[Date Prev][Date Next][Thread Prev][Thread Next][Date Index][Thread Index]
Re: RE for any text, including white space
From: |
ken |
Subject: |
Re: RE for any text, including white space |
Date: |
Wed, 16 Mar 2011 17:53:04 -0400 |
User-agent: |
Thunderbird 2.0.0.24 (X11/20101213) |
On 03/16/2011 03:40 PM PJ Weisberg wrote:
> On 3/16/11, ken <gebser@mousecar.com> wrote:
>> What's the RE for any text, white space included? I also want to grab
>> (for match-string...) this text. The text is bounded by known
>> characters. E.g.,
>>
>> <h3>Any Text-- <a name="thisname">
>> Hot Stuff</h3
>> In the above, how to grab the text of the title, i.e., everything
>> between <h3> and </h3>? Conceivably this title text might contain
>> *anything* except "</[Hh]{1-9]".
>>
>
> If A and B are your start and end points, then you want:
>
> "A\\(.\\|\n\\)*?B"
That's almost it, but not quite. It grabs only the on last character
before the "B"; in my example above it grabs just "f". I'm needing to grab:
"Any Text-- <a name="thisname">
Hot Stuff"
-- without the quotes, of course.
>
> You probably got thrown off by the fact that '.' matches anything
> EXCEPT a newline.
Well, no, I discovered that a long time ago. I'm thrown off by a lot of
things though... like why.... Well, I don't want to throw the thread
off in four other directions, so I won't say.

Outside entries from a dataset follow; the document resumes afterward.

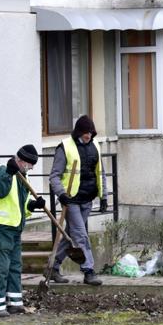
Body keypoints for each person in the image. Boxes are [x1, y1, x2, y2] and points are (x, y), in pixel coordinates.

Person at [49, 115, 106, 286]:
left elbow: (100, 173)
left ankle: (52, 268)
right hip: (71, 199)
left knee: (71, 236)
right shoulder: (65, 147)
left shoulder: (95, 146)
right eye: (86, 132)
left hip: (87, 199)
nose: (89, 135)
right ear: (79, 132)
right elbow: (54, 176)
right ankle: (88, 271)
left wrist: (104, 197)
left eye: (91, 132)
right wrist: (61, 194)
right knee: (81, 235)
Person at [0, 145, 45, 317]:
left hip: (16, 228)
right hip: (2, 227)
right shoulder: (4, 171)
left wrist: (33, 206)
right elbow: (0, 192)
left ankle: (15, 303)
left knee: (15, 266)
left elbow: (22, 206)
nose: (32, 168)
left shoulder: (24, 177)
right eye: (30, 165)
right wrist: (9, 174)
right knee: (2, 267)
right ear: (21, 161)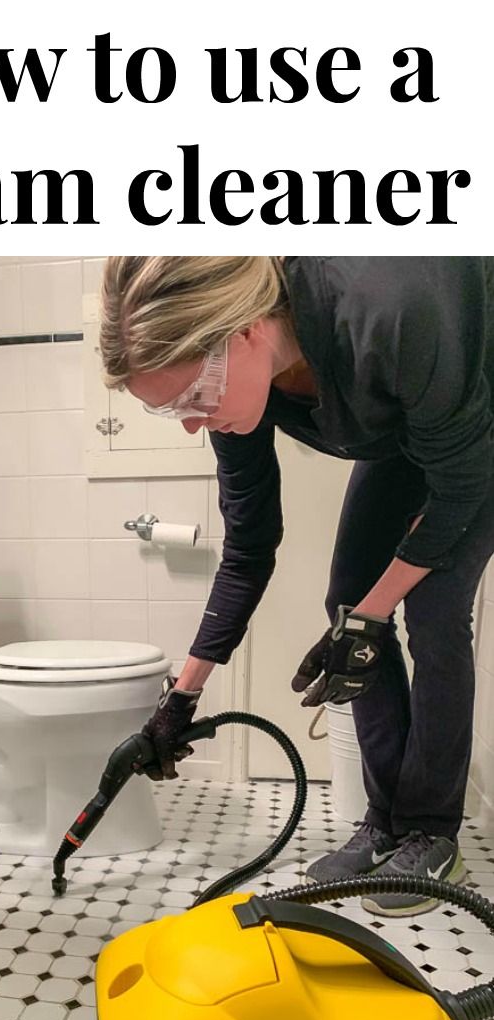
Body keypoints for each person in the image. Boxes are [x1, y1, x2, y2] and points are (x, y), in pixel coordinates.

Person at [98, 256, 494, 917]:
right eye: (174, 411)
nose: (194, 423)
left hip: (477, 428)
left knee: (433, 607)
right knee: (348, 600)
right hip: (410, 422)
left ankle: (430, 830)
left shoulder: (389, 305)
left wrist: (367, 621)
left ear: (247, 332)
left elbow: (461, 486)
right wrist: (180, 700)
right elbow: (248, 550)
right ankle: (385, 822)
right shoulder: (235, 386)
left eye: (194, 398)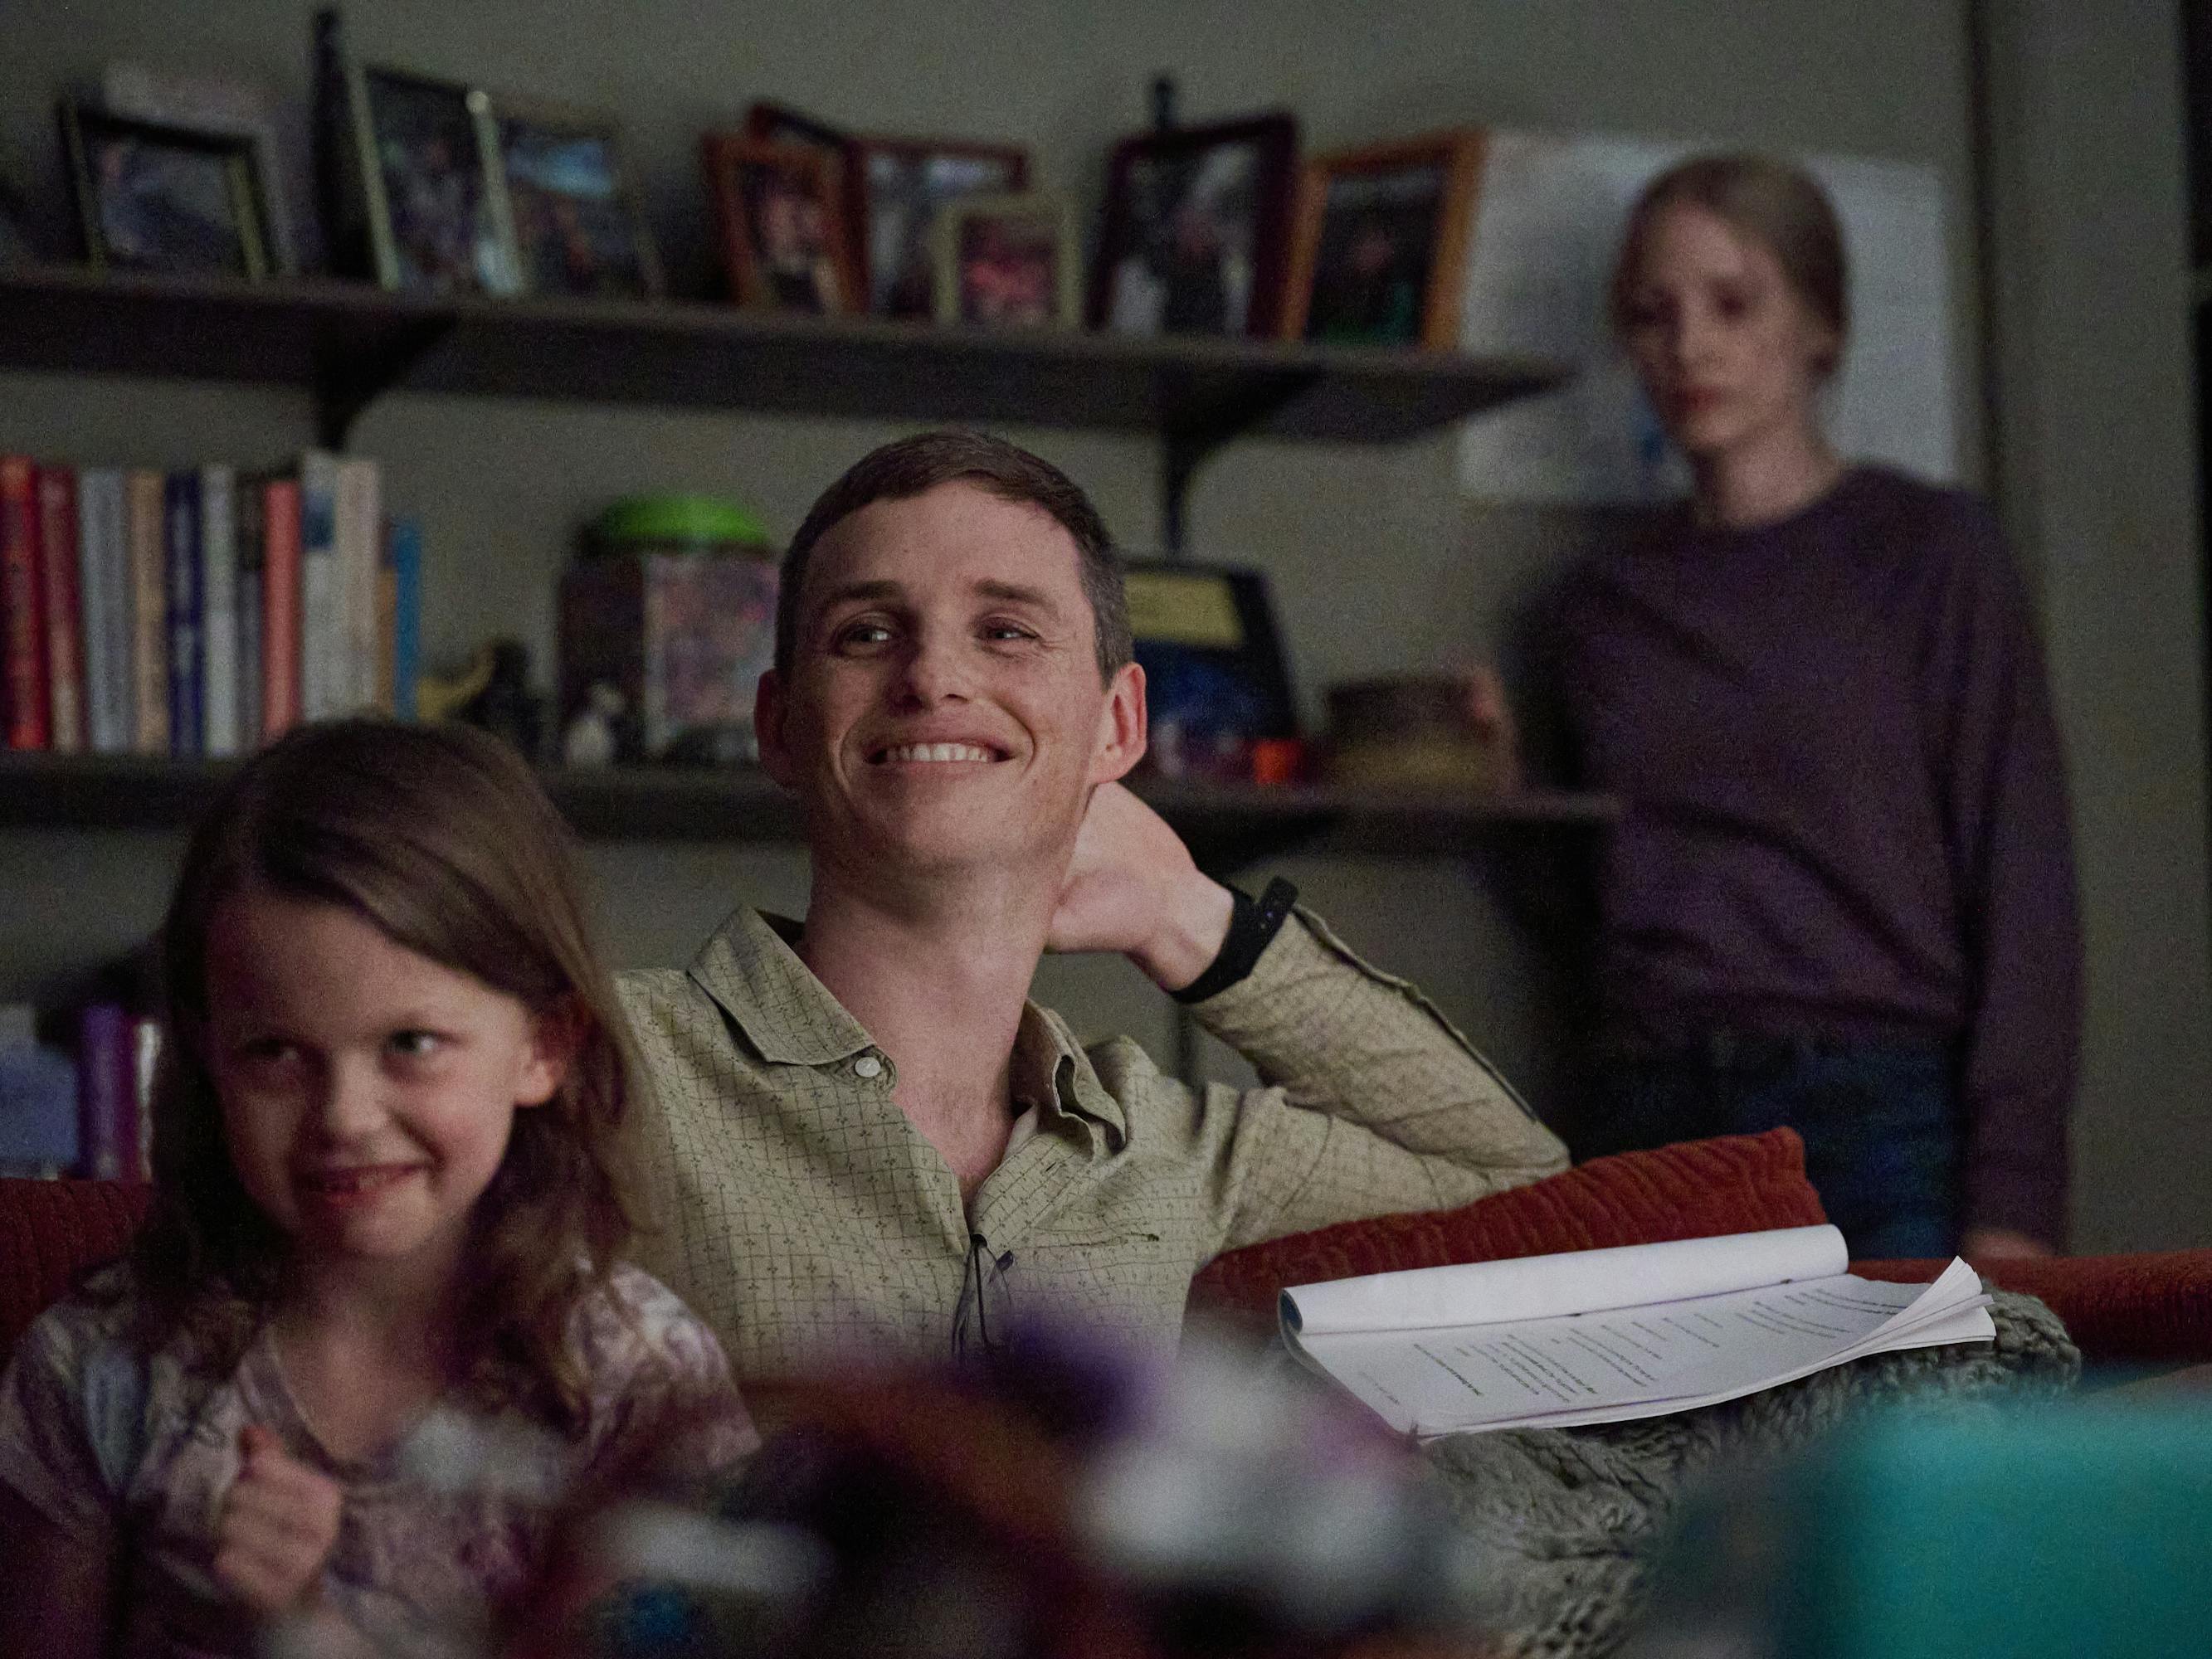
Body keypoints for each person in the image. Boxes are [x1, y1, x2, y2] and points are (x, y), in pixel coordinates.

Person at [618, 430, 1568, 1379]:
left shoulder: (1162, 1147)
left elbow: (1505, 1174)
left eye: (1005, 631)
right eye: (866, 633)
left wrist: (1185, 916)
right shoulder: (608, 1066)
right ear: (777, 726)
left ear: (1116, 725)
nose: (932, 677)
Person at [0, 721, 757, 1659]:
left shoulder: (638, 1380)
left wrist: (305, 1631)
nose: (344, 1117)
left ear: (543, 1045)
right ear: (206, 1055)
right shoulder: (102, 1368)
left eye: (411, 1044)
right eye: (275, 1051)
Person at [1548, 153, 2080, 1259]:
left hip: (1875, 1110)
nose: (1689, 346)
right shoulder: (1599, 605)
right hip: (1649, 1114)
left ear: (1819, 325)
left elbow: (2022, 884)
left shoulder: (1931, 555)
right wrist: (1507, 787)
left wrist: (2014, 1203)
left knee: (1902, 1433)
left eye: (1733, 304)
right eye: (1653, 314)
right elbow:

If what you gave me works to find just the "f" before "</h3", then
something like "<h3>\\(\\[.\n\t ]*\\)</h3" should work, right? Nope.
> Regexps are usually assumed to be line-based.
Yeah. That must be a throw-back to the mainframe days. And that's
unfortunate.
>
> The '?' is there to make the '*' non-greedy, to prevent it from
> matching everything between the first A and the last B in the whole
> buffer.
I've formulated a lot of other similar REs without using the '?' and
they work fine, so I didn't even try that. Once I find something that
works, it would be interesting then to see the differential effect with
and without it.
>
> The double '\'s are necessary in lisp code because it's interpreted as
> a string before it's passed to the regexp engine.
Yeah, I've seen and used a lot of that. Most of the time my first guess
gets it right.
>
> -PJ
Thanks much for the good attempt.
Ken